The Vernon routine consists of vanishing the three balls, to reappear under the cups, the penetration of the balls through the cups, the spectator choosing which cup to invisibly transport a ball to, the removal and return of the balls, and the revelation of the final large production items, usually fruit. Watching a modern performance of cups and balls, one is likely to see a similar sequence followed.

===Chop cup===
A fairly modern development is the 'chop cup'. This cup was invented around 1954 by Al Wheatley who performed a Chinese-costumed act with the name "Chop Chop". The chop cup is a variation with one cup and (seemingly) one ball, hugely popular because it requires only a very small flat area to perform, unlike the considerable table space needed for the classic three-cup routine. The Chicago close-up magician Don Alan performed his streamlined chop cup routine on television. and was immediately copied by magicians all over the world. Paul Daniels' routine with the chop cup has also done a lot for the routine's popularity. The chop cup can be handled entirely by the top, creating a more seemingly impossible performance.

===Three shell game===

The three shell game is similar in some respects to the three cup routine. In it, the main move is a steal of the pea from the back of the shell. This is achieved by using a flexible pea and performing the trick on a soft surface. The pea is squeezed out under the back of the shell into the fingers in the act of pushing the shell forward. In a similar way, the pea can be introduced under a shell by drawing it back. These moves are made casually in swapping the positions of the shells. The spectator is supposed to follow by eye which shell has the pea, but in reality, they have no chance of success as the performer is always one step ahead of the spectators.

===Clear Cups===

====Penn & Teller====
The magic duo Penn & Teller performs a version of the cups and balls trick in their act. Initially, they perform the trick with small aluminum foil balls and plastic cups. The trick ends with the appearance of larger foil balls under the cups, and the surprise appearance of an extra unrelated object, such as a potato or a lime, under one or more cups. They then repeat the trick using transparent plastic cups, claiming that they will reveal how to perform the trick. However, as part of the joke, they do the trick so fast as to make it difficult to follow. They claim that this version of the cups and balls breaks all four rules of magic: not to tell the audience how a trick is done, not to repeat the same trick twice, not to show the audience the secret preparation, and the "unwritten rule" never to perform the cups and balls with clear plastic cups.
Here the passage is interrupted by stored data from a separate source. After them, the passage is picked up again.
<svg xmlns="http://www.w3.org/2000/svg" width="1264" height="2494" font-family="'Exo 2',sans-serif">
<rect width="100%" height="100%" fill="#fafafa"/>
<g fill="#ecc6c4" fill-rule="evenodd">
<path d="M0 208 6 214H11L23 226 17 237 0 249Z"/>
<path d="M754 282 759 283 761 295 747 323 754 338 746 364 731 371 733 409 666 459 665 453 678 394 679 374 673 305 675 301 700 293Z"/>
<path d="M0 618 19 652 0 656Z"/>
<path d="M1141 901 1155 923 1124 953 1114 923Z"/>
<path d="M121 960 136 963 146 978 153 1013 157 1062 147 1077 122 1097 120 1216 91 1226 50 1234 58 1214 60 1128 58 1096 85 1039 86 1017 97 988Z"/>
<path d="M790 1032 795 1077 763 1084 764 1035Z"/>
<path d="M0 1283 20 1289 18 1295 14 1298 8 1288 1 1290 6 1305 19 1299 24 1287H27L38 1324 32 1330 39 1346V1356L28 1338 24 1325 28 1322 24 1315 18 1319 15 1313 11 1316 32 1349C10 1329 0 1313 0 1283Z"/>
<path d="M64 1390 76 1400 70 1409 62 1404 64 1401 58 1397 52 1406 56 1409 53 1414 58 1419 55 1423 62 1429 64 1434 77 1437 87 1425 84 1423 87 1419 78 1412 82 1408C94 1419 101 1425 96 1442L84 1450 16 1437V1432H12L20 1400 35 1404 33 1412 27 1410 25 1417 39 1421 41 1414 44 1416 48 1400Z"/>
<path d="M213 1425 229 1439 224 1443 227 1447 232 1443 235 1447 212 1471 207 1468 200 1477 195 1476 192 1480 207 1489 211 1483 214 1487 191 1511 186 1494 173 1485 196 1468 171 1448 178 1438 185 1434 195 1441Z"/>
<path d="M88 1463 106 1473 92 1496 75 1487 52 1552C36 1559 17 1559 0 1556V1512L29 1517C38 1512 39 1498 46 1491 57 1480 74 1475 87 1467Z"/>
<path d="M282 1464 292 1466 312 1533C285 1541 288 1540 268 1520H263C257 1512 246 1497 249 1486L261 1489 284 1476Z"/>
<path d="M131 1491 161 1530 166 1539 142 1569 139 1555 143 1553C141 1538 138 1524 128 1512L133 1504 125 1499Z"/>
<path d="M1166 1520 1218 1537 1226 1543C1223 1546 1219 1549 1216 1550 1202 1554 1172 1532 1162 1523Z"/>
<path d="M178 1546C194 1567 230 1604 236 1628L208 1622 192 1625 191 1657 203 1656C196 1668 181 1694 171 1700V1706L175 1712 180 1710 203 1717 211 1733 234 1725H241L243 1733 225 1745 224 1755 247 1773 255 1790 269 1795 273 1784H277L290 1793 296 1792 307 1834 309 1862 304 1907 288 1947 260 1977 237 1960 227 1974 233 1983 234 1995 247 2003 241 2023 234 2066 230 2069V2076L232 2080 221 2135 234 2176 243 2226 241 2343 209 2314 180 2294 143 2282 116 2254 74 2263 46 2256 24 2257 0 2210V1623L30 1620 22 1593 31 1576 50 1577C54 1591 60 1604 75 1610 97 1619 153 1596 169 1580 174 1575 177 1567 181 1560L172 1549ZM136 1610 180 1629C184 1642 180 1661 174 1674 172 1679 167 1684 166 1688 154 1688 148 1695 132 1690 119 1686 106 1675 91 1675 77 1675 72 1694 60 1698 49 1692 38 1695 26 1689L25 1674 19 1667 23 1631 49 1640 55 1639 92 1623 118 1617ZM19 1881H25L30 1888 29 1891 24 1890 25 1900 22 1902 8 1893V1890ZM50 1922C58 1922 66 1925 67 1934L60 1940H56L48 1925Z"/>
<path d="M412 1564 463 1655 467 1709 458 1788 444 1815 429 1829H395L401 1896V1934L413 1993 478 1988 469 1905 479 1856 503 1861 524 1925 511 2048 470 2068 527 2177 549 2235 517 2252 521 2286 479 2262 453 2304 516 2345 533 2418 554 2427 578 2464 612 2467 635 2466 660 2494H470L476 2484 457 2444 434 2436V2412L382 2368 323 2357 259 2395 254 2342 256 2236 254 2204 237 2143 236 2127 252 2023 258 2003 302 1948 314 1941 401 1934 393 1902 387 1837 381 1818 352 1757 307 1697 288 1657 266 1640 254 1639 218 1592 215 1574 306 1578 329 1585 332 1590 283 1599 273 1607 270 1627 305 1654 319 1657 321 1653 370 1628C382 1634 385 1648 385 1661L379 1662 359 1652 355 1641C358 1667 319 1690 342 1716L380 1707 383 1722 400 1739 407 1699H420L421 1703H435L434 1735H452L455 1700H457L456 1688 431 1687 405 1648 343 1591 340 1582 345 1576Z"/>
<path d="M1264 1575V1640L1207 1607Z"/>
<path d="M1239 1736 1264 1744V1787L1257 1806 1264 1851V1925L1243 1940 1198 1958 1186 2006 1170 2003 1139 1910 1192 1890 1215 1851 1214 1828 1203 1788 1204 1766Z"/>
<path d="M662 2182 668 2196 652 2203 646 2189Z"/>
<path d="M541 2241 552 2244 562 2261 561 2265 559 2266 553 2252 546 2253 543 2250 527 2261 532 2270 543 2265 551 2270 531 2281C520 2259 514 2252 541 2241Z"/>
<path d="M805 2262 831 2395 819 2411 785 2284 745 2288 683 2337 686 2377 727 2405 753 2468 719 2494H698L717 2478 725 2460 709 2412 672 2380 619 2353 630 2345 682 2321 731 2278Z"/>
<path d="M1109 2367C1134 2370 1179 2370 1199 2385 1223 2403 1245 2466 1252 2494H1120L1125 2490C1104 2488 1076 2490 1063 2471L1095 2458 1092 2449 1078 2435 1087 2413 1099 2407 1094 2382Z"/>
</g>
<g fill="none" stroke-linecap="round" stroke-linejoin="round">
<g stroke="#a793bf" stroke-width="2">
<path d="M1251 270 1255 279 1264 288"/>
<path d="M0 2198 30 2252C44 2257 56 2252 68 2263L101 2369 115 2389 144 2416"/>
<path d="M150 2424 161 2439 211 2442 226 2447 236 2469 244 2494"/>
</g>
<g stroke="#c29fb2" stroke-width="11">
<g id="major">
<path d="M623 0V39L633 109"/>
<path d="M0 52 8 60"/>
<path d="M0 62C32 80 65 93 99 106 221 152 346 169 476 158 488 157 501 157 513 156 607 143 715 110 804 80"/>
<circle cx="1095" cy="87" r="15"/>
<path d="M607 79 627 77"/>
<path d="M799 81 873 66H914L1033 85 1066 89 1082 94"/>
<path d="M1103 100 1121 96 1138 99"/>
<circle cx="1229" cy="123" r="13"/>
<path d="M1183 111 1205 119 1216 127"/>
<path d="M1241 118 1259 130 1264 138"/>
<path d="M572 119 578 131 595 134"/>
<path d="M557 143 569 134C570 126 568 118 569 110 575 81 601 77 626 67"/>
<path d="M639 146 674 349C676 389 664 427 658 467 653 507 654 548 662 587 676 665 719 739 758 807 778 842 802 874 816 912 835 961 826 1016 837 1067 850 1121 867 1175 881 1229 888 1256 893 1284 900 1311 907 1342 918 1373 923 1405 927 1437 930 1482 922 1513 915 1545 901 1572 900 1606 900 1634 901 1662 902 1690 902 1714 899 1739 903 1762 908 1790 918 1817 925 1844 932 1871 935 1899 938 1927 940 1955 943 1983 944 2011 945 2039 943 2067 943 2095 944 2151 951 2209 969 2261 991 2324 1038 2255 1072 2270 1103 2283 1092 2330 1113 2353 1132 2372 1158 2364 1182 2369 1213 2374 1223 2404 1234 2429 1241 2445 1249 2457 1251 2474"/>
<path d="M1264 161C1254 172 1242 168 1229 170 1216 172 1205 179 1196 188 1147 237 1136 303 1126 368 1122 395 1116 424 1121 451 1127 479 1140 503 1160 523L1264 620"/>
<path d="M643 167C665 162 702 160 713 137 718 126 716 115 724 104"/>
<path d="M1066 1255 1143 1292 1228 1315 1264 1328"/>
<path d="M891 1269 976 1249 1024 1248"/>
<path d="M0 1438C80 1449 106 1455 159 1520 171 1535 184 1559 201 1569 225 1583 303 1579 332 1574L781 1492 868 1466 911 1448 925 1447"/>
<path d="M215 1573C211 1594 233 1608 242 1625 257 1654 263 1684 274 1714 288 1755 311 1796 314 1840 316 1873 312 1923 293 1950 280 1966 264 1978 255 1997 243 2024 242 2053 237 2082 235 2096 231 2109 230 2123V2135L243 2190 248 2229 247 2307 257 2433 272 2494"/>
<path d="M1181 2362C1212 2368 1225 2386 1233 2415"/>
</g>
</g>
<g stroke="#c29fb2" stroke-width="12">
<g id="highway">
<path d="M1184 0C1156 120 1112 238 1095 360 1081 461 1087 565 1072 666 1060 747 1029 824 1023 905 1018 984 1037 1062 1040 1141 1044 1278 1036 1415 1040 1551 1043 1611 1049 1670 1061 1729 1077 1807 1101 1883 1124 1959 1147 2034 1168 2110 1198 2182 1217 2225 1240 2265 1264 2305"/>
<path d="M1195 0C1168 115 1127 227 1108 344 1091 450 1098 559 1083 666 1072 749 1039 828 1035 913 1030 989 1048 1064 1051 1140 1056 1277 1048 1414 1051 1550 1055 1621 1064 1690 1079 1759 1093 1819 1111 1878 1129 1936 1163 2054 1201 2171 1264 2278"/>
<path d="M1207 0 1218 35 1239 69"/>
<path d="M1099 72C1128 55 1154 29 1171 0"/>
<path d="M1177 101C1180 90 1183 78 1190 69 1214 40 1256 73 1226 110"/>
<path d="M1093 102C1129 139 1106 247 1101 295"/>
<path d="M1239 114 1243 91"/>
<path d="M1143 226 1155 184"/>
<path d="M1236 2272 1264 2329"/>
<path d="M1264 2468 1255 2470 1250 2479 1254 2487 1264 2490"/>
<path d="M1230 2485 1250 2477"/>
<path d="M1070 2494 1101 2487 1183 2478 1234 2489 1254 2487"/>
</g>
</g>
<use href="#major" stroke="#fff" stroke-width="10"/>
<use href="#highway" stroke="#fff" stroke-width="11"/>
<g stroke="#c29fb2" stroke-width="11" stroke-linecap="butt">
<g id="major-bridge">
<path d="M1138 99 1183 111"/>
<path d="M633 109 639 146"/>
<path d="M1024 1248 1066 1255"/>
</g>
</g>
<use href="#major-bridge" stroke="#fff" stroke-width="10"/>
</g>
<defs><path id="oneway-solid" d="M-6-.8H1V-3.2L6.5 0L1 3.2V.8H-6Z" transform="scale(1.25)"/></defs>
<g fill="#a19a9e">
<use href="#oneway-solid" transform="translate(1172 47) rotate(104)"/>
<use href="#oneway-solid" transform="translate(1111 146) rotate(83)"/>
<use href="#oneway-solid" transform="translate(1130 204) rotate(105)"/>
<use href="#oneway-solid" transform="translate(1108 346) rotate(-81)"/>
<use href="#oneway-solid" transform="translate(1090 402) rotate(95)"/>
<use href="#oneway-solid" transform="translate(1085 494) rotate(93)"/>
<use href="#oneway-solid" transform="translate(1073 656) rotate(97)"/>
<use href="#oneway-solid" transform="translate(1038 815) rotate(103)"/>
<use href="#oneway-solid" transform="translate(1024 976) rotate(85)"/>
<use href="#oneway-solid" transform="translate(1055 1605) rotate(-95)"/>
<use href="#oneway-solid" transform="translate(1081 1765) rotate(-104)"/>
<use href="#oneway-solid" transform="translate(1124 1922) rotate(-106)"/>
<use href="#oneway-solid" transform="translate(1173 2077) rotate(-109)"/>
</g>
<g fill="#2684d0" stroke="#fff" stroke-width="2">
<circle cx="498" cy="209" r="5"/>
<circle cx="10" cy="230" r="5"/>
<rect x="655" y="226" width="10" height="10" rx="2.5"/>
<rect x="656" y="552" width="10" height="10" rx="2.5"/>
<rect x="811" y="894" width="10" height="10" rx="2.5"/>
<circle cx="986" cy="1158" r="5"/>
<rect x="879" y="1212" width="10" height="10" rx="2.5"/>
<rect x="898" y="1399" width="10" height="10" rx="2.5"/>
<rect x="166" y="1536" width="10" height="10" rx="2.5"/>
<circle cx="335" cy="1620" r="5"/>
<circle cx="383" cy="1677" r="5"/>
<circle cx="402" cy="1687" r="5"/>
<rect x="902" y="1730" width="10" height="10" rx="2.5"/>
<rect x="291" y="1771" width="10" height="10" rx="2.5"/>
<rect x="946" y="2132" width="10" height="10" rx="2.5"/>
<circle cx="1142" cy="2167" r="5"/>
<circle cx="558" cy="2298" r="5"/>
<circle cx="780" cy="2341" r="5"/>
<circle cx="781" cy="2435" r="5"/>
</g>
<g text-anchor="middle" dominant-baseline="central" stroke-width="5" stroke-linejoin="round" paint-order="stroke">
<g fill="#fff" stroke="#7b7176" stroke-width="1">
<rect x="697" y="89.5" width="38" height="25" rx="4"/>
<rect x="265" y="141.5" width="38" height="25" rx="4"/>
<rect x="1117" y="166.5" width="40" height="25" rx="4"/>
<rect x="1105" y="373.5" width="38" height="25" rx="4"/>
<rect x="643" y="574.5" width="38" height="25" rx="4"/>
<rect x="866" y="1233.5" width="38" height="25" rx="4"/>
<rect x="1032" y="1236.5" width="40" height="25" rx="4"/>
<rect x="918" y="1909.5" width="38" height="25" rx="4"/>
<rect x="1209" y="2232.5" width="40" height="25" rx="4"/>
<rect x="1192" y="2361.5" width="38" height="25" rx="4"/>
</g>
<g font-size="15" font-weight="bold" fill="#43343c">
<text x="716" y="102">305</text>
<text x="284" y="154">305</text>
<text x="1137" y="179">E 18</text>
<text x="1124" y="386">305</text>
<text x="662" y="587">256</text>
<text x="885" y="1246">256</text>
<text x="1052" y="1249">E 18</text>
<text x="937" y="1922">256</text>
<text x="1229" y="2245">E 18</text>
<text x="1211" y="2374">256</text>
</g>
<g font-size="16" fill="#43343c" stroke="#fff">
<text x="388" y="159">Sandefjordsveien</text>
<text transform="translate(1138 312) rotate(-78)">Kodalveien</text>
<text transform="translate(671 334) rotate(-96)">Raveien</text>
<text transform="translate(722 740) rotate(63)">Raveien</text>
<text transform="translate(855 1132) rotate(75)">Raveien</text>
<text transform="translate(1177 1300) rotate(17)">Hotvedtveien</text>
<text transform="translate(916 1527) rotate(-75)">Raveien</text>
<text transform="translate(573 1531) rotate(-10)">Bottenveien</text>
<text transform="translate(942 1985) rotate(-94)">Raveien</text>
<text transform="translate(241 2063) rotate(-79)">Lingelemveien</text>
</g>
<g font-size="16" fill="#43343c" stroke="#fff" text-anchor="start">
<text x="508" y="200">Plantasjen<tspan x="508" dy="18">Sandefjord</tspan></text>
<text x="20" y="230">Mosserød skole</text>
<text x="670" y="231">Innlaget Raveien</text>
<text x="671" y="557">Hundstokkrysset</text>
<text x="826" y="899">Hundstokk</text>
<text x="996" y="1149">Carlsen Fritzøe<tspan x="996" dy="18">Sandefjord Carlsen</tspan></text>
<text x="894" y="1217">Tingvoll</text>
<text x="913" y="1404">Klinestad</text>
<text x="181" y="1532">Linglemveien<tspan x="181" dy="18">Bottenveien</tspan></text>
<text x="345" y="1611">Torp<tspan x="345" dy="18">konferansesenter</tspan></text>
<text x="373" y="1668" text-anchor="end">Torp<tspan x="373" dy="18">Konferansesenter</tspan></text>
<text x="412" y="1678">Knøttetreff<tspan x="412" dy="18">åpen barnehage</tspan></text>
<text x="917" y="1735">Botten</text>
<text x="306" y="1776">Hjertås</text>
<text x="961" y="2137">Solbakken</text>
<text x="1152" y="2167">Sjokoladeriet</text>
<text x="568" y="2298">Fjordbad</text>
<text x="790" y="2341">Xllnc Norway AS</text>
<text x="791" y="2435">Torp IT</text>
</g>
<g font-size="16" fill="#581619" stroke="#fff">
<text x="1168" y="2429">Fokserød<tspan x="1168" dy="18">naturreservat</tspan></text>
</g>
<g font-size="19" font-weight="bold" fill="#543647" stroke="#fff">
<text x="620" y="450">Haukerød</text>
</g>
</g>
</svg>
====Latimer Clear Cups and Balls====
The Latimer Clear Cups And Balls is an illusion, created and performed by American illusionist Jason Latimer. In this version of the "follow the ball" cups and balls game, the magician uses clear glass cups and the audience can watch as the balls visually vanish and jump to underneath another cup. The effect was debuted by Jason Latimer in 2003 at International Federation of Magic Societies (FISM), and on US television on The Late Late Show with Craig Ferguson in 2004.